How to fix CVE-2024-21626 – Step-by-Step Guide
CVE-2024-21626, known as "Leaky Vessels," is a high-severity container escape vulnerability in runc. It allows attackers to break out of container isolation and gain root privileges on the host system. This critical flaw impacts Docker, Kubernetes, and other runc-based container runtimes.
What is runc Container Escape – Leaky Vessels?
CVE-2024-21626 stems from a file descriptor leak in runc, specifically versions prior to 1.1.12. An attacker within a container can exploit this leak via `/proc/self/fd` to gain unauthorized access to host file descriptors. This allows them to bypass container isolation and execute commands with root privileges on the underlying host system.
Impact and Risks for your Infrastructure
The primary impact is a full container escape, granting attackers root access to the host system. This can lead to complete system compromise, data exfiltration, service disruption, and unauthorized resource usage across your infrastructure. Affected systems include Docker, Kubernetes, and containerd environments.
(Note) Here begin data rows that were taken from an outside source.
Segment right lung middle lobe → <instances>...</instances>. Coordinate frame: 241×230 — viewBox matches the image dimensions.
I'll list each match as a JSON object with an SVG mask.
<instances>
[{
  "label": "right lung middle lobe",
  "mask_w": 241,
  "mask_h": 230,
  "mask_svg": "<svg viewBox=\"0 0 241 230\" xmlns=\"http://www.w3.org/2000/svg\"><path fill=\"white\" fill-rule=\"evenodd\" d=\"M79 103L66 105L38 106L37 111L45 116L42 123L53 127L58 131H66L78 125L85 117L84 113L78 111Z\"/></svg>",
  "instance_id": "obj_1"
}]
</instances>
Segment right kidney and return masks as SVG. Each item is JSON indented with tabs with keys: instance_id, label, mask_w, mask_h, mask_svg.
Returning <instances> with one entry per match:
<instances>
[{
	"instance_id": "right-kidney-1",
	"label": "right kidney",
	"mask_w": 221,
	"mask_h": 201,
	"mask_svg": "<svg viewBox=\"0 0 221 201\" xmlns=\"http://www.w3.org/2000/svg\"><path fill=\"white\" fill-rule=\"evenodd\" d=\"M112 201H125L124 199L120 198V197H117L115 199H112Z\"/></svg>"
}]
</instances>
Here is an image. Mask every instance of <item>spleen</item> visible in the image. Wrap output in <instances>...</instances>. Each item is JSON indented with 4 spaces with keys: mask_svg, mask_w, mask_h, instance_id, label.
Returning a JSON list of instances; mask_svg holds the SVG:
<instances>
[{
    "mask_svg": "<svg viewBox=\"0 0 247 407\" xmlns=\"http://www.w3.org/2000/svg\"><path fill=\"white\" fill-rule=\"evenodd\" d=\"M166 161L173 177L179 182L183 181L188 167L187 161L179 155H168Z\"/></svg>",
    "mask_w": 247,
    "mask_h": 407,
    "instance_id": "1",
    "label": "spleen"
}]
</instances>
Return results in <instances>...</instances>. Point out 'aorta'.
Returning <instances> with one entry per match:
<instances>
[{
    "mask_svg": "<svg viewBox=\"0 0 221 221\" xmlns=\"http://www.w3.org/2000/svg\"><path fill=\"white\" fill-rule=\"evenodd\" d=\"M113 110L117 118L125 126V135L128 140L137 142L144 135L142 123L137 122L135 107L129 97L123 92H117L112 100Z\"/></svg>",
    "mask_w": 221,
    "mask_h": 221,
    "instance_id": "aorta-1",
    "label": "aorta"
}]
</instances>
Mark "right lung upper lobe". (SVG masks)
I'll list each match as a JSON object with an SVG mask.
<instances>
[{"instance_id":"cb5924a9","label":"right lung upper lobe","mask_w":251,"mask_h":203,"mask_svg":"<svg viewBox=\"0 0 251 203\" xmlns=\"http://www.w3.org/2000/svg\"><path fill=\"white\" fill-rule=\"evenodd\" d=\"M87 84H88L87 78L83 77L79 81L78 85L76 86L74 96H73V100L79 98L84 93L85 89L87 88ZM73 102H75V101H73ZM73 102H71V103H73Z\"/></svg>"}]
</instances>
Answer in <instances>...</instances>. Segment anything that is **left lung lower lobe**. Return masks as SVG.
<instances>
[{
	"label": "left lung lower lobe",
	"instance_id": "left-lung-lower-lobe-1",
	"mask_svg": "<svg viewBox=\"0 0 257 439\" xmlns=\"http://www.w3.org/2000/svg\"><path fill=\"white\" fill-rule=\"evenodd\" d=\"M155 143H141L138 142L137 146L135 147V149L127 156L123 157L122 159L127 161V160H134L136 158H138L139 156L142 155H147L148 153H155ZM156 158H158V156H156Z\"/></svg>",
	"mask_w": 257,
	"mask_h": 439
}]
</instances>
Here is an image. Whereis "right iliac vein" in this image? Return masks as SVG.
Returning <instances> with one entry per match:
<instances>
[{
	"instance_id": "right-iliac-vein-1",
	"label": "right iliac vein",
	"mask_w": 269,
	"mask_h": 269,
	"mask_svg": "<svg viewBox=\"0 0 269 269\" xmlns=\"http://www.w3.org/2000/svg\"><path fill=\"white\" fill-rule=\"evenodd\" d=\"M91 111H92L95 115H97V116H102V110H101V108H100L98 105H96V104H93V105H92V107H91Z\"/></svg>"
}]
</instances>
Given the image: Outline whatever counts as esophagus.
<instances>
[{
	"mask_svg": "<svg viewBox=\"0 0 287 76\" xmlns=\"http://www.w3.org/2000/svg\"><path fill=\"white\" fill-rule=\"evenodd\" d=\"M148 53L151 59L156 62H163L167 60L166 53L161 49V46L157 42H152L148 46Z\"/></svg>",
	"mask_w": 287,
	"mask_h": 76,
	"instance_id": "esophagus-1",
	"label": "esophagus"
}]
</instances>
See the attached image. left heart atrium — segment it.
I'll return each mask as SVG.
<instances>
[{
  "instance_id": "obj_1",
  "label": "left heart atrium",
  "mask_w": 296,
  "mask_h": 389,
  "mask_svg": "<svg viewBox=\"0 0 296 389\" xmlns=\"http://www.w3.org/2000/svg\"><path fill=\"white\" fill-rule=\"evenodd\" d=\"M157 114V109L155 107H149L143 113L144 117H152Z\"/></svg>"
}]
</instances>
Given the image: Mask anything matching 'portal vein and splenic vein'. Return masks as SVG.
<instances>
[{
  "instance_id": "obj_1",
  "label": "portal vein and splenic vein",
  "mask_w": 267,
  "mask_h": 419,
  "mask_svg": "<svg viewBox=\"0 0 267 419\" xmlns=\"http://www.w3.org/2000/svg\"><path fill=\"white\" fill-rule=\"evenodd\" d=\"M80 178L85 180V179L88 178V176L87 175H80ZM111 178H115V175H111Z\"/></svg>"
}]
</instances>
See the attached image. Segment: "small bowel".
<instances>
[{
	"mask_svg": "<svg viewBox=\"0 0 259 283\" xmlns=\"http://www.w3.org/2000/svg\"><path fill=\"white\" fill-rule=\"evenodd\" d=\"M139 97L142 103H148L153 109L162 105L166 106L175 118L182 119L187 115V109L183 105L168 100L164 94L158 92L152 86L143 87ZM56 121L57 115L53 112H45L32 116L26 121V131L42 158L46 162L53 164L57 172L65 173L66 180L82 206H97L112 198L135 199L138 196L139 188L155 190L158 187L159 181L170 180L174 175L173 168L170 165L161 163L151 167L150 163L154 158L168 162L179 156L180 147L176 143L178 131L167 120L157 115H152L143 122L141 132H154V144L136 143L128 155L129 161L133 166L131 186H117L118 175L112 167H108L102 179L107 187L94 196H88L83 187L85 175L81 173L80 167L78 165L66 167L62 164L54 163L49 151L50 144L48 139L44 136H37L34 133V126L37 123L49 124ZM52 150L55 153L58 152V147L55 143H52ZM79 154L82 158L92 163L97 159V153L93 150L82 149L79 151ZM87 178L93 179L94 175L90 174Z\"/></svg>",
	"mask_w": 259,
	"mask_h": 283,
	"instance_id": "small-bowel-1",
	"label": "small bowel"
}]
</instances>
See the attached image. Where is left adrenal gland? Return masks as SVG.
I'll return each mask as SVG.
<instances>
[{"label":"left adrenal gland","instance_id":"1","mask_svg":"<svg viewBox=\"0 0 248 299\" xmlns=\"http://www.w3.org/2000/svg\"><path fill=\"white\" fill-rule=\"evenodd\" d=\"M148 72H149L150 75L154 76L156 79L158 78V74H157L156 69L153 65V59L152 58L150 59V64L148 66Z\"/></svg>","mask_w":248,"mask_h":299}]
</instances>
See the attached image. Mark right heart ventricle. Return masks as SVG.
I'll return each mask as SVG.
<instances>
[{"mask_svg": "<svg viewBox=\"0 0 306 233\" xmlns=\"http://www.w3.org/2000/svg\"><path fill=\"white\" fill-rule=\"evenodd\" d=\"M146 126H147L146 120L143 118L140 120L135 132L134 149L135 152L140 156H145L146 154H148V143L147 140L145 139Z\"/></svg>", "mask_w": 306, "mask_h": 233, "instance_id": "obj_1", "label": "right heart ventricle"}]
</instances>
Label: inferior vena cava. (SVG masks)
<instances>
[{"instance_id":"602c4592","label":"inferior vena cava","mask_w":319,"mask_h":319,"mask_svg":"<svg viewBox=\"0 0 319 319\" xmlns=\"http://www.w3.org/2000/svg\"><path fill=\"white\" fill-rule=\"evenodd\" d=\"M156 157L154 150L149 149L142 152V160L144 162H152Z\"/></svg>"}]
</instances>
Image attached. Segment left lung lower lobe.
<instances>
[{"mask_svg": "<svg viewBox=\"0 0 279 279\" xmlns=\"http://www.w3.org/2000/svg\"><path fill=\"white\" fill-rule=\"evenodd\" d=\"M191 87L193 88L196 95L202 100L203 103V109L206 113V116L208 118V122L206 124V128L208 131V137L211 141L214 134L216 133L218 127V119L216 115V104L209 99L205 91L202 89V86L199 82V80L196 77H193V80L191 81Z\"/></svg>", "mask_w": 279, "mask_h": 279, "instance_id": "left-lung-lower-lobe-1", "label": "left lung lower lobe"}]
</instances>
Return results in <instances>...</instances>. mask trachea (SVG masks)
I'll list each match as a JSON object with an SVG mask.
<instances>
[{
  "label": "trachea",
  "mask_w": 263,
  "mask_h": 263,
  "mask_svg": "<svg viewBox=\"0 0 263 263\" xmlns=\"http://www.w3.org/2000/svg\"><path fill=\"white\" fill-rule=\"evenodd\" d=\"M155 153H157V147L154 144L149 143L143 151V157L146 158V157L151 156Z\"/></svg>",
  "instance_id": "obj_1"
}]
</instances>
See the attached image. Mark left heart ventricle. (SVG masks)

Step-by-Step Mitigation Guide
To mitigate CVE-2024-21626, immediately update runc to version 1.1.12 or later. For Docker, Kubernetes, or containerd, ensure your container runtime is updated to include the patched runc version. Verify the fix by checking your runc version and confirming it is 1.1.12 or higher.
- 1Update runc to 1.1.12 or later.
- 2Update Docker to 25.0.2+ / 24.0.9+ and containerd to 1.7.13+ / 1.6.27+.
- 3Run containers as non-root with --user and --cap-drop=ALL.
- 4Enable Seccomp and AppArmor/SELinux profiles for containers.
- 5Restrict /proc access with read-only mounts where possible.
- 6Run containers in rootless mode (Podman, rootless Docker) for defense-in-depth.